At a press conference Monday, Mr. Bush seemed to recognize that his administration’s first and only Mideast initiative has, like all the Mideast initiatives of his predecessors, come to nothing. For the second time in four days, the vacationing president’s Mideast remarks were offered during a round of golf; this time they included the observation that Palestinian leader Yasser Arafat ”ought to do a lot more” to quell the violence.
More is what is needed, but not just from Mr. Arafat. The Bush administration’s reserved approach to a situation at the brink of full-blown war at first made some sense, following as it did the deep personal involvement of President Clinton and the opportunity it provided anti-American elements in the region to serve up humiliation.
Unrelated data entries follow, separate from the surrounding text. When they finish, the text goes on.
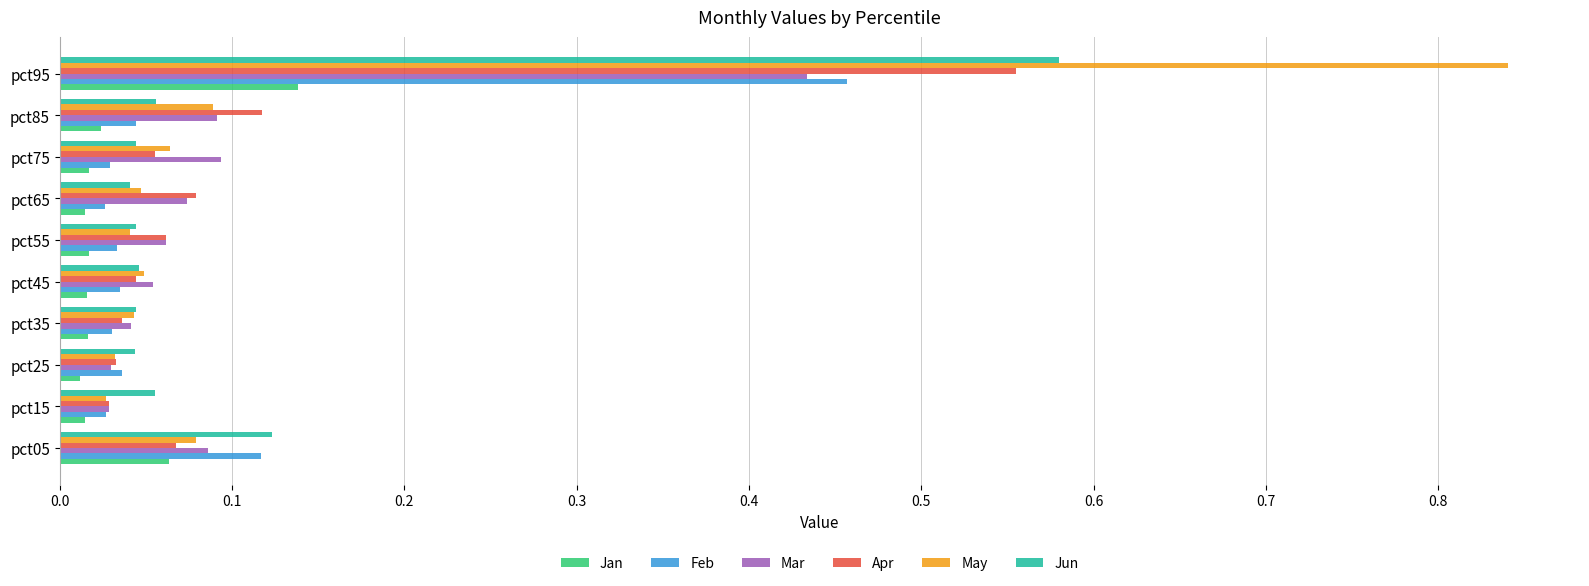

Is it true that Apr equals 0.1 at pct75?

True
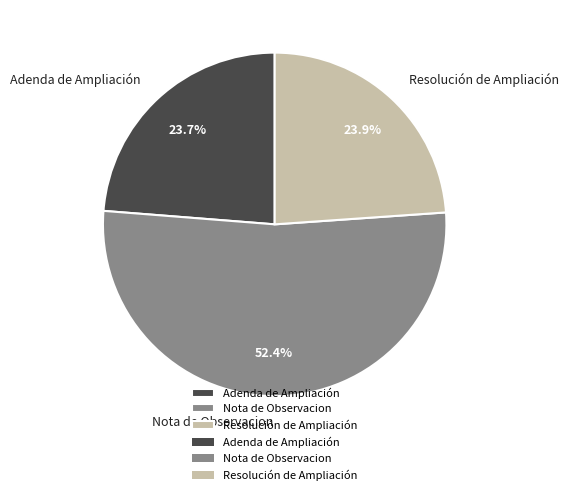

How many segments does this pie chart have?

3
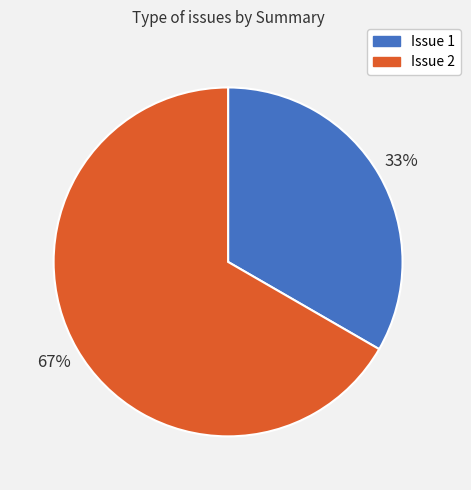

Is there any slice that represents more than half of the pie?

Yes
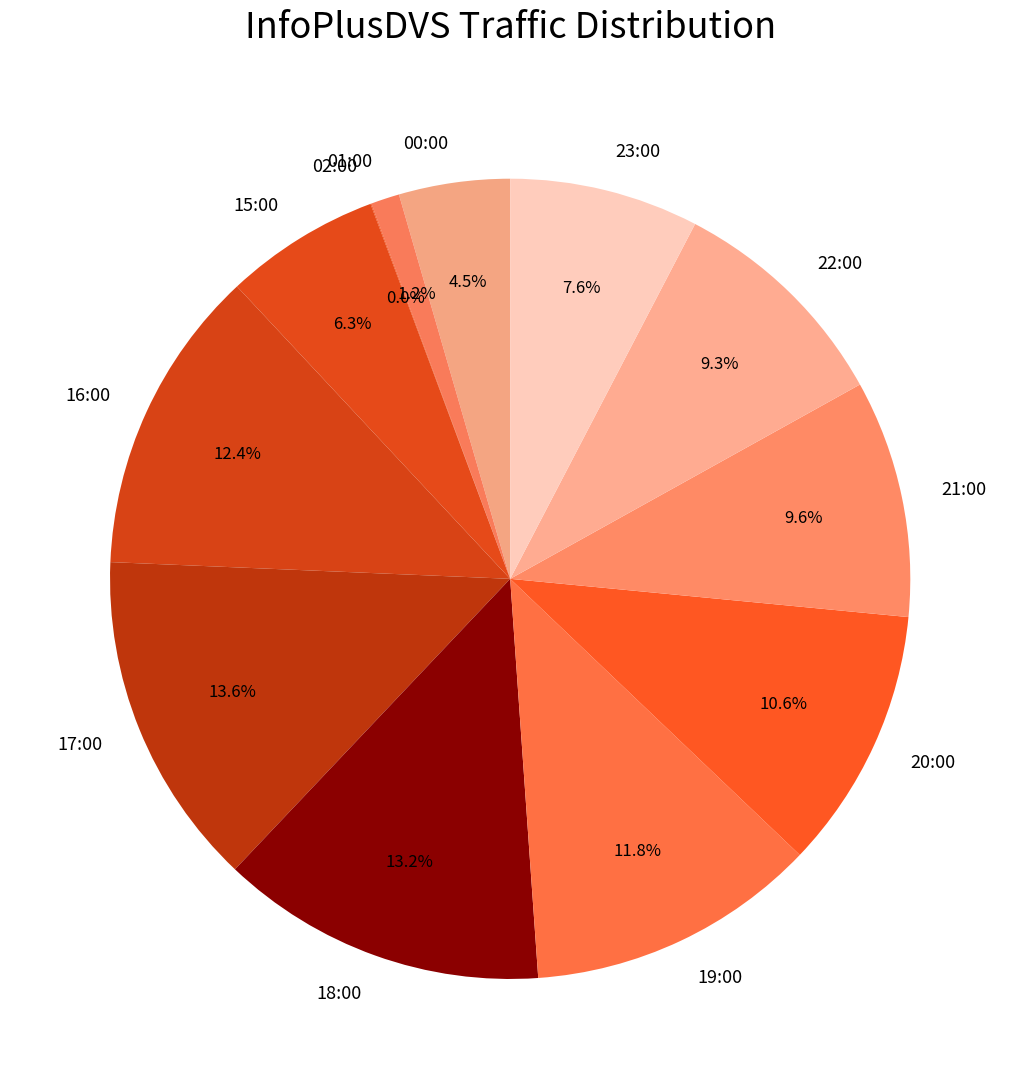

Does 15:00 account for over 50% of the chart?

No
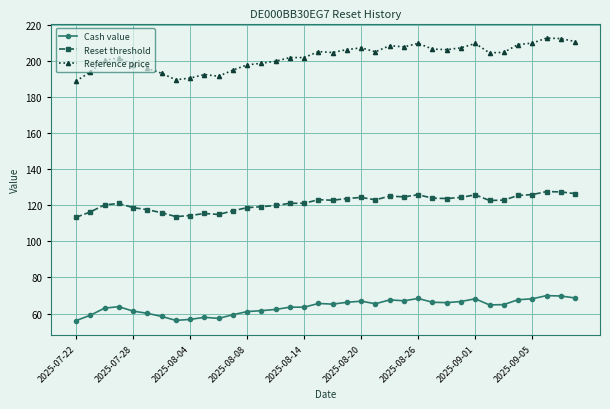

How many data points does each series have?

36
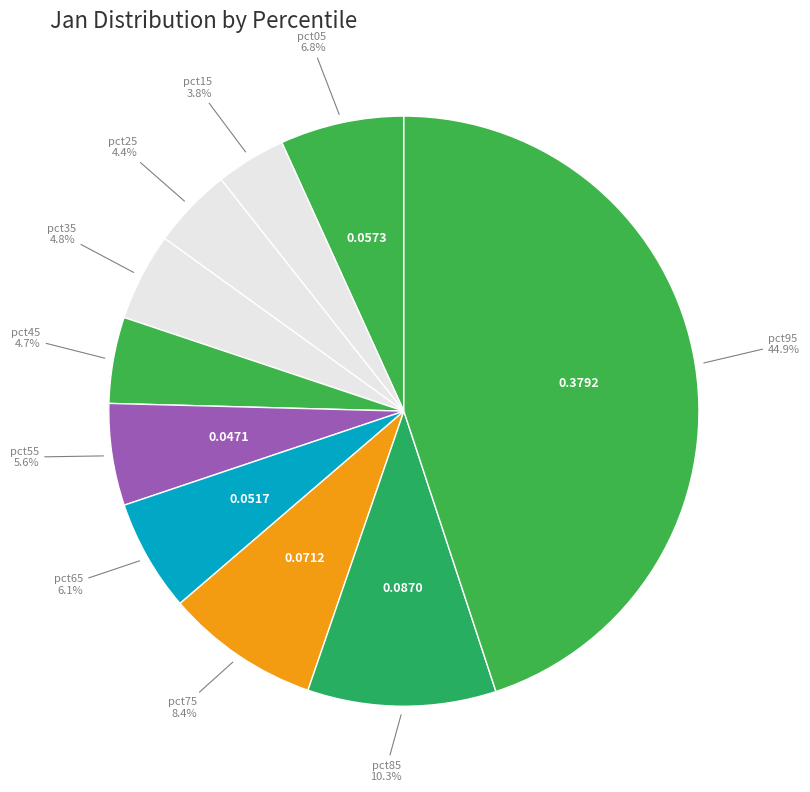

Count the number of slices in the pie.

10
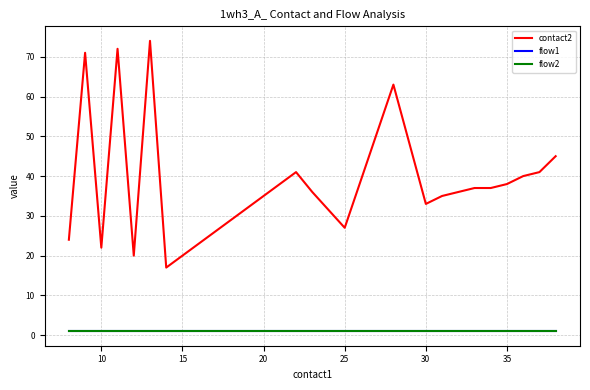

Does the chart display data point markers on the line(s)?

No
Now, however, the administration is in danger of going from being standoffish to looking powerless.
The president’s criticism of Mr. Arafat is valid: he presents himself to the world as the leader of the Palestinian people, yet he refuses to lead the way to an enforced cease-fire; the Oslo agreements put at his disposal a large and well-equipped police force, yet he will not use it to arrest known terrorists; his condemnation of the latest bombing was equivocal to the point of being meaningless. Criticism of Israeli Prime Minister Ariel Sharon, had it been offered, also would have rung true had it been pointed out that the military takeover of the Palestinian government center in East Jerusalem and the tank attacks on Palestinian police stations could only have been authorized by someone with no interest in a negotiated peace.
As for himself, Mr. Bush need not engage in self-criticism, but must acknowledge that repeatedly denouncing violence is not a policy, it’s a broken record. He sought the job of leader of the world’s only superpower; like it or not, using the United States’ unmatched influence over both Israeli and Palestinian leaders to halt the accelerating bloodshed comes with the job.
Both already use that influence to their advantage. Israel is able to keep its hostile neighbors at bay largely because of American aid and weapons. The Palestinians count on America to restrain Israeli responses to terrorist attacks and to provide high-level diplomatic contacts when needed. America must make it clear that those advantages will continue only with sincere efforts to sustain a cease-fire and to re-open peace talks. That clarity can only come from a blunt, forceful and engaged American president.
Mr. Bush’s impromptu press conference took place at nearly the same time that Egyptian President Hosni Mubarak dispatched a diplomatic delegation to Washington to seek help from U.S. officials on restarting negotiations between Israel and the Palestinians. It is unfortunate that Mr. Bush did not interrupt his vacation for this important meeting. It is crucial that his next address on this greatest of threats to world peace come in a venue more serious than between nines on a golf course.